Sat Aug 17, 2013, 10:08 AM
Aug 2013

Reminds me of something I read in an old history, might have been one of Braudel's books.

There is a biblical injunction, "Do not bind the mouths of the kine that tread the grain." The idea being that the cows that marched around and around in circles operating the old grain threshers that worked like capstans should be allowed to gobble up a bit of the grain as they trudged along.

Well, in some very poor French communities in the Middle Ages, they couldn't even afford cows to operate the windlass, so they used people. And yep -- they bound their mouths so they couldn't eat the grain. 'Cause people aren't kine, y'know.

-- Mal

MADem

(135,425 posts)
3. Well, the "pigs" running the prison suffer too--per the article.
Sat Aug 17, 2013, 10:47 AM
Aug 2013
As convicts, staff swelter...

I'm sure those prison guards aren't unionized, so they can't go that route to get better working conditions. If they went on strike, the management would probably just hire new people and give them minimal training...

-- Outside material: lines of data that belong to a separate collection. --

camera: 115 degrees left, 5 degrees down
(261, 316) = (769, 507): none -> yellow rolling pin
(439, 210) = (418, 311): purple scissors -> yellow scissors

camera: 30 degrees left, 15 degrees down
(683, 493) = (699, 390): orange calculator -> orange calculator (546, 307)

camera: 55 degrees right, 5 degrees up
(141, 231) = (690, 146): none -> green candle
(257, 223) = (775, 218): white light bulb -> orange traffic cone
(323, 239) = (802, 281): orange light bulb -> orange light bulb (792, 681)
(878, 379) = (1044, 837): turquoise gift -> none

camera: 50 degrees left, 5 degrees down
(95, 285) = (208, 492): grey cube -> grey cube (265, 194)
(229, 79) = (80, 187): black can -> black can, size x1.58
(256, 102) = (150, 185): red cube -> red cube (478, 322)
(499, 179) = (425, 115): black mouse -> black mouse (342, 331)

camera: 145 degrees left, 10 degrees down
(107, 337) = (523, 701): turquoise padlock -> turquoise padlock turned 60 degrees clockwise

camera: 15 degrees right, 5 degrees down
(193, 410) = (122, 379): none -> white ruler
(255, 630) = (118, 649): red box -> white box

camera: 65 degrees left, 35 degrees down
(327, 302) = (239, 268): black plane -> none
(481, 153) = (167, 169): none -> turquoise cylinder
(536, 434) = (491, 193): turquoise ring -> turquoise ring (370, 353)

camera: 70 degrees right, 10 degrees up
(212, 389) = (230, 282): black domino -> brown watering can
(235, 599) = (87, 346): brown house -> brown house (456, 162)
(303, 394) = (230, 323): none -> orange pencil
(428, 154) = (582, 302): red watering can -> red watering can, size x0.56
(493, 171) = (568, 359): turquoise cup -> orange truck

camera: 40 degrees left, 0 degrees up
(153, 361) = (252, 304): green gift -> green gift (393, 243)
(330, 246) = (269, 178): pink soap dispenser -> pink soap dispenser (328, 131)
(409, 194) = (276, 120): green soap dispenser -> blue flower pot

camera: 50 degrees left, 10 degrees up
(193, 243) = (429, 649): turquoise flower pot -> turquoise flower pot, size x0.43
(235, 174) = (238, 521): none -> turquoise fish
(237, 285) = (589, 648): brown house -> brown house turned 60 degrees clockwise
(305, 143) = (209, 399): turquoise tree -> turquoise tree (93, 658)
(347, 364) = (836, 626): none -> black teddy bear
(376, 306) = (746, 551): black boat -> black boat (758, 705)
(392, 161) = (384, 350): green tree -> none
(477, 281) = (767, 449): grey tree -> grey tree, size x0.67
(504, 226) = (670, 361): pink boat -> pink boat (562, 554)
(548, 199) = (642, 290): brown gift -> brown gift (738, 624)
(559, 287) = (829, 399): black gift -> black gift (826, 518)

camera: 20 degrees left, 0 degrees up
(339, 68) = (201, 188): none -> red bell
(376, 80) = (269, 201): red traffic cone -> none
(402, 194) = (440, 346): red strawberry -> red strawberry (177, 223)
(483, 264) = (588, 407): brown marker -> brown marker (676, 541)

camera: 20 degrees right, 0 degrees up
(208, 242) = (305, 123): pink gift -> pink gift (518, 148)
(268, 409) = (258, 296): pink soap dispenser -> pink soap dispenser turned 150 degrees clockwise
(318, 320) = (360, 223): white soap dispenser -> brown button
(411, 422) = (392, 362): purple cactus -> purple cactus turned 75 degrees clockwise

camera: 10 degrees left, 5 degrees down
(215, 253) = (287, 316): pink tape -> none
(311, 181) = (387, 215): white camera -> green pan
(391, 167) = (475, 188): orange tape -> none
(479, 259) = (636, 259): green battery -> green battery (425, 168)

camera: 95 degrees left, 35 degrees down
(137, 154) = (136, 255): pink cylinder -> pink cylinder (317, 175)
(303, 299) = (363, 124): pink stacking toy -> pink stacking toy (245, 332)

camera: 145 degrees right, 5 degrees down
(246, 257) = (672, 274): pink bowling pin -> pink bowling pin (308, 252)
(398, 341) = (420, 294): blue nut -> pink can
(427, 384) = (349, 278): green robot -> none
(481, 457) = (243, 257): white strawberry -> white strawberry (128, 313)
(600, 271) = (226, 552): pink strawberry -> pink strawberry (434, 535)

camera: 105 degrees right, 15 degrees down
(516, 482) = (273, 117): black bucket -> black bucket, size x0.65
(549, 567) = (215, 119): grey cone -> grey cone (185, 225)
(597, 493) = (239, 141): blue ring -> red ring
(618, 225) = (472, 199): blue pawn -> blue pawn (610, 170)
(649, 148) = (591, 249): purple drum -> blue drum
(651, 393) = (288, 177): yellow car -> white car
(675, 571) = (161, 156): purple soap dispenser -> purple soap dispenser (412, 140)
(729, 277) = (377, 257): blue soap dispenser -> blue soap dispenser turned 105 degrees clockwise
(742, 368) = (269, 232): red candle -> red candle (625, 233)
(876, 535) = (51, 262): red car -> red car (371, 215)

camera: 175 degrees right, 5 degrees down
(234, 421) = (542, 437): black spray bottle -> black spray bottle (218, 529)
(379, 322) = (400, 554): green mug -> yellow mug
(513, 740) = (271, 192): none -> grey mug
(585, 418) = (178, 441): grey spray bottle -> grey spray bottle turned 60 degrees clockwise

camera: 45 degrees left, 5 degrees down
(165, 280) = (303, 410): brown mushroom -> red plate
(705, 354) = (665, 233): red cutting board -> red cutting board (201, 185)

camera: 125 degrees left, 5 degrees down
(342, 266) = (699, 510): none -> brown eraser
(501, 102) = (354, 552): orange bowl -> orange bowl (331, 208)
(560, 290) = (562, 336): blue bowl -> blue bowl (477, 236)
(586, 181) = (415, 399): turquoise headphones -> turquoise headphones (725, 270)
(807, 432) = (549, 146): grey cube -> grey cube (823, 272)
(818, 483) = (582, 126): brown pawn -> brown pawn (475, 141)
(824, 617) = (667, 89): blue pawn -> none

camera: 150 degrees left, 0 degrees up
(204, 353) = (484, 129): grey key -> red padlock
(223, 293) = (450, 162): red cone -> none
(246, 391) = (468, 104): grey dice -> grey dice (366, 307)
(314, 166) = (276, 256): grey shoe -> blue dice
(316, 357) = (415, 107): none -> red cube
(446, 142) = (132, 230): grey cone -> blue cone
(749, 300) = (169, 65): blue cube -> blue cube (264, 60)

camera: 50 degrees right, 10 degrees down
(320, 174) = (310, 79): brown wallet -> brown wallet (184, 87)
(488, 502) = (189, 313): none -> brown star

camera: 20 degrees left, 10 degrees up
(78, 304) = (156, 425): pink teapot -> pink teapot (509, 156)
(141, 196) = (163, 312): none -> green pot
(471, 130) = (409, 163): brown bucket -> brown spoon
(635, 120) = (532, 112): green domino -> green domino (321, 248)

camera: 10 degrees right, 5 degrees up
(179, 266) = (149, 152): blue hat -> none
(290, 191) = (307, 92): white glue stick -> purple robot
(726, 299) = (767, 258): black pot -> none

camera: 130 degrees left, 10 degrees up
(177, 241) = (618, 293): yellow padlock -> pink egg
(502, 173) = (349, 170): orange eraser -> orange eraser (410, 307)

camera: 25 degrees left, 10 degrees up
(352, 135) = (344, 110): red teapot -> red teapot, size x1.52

Gotta love those "right to work" states! They give managers the "right" to have their employees work in shitty conditions.

marble falls

(57,073 posts)
6. It certainly is cruel and inhumane here in Texas. I think a good minimum standard is to be ....
Sat Aug 17, 2013, 07:09 PM
Aug 2013

even better than the way we'd treat hogs. And lets face it, hog confinements are not particularly very good for pigs.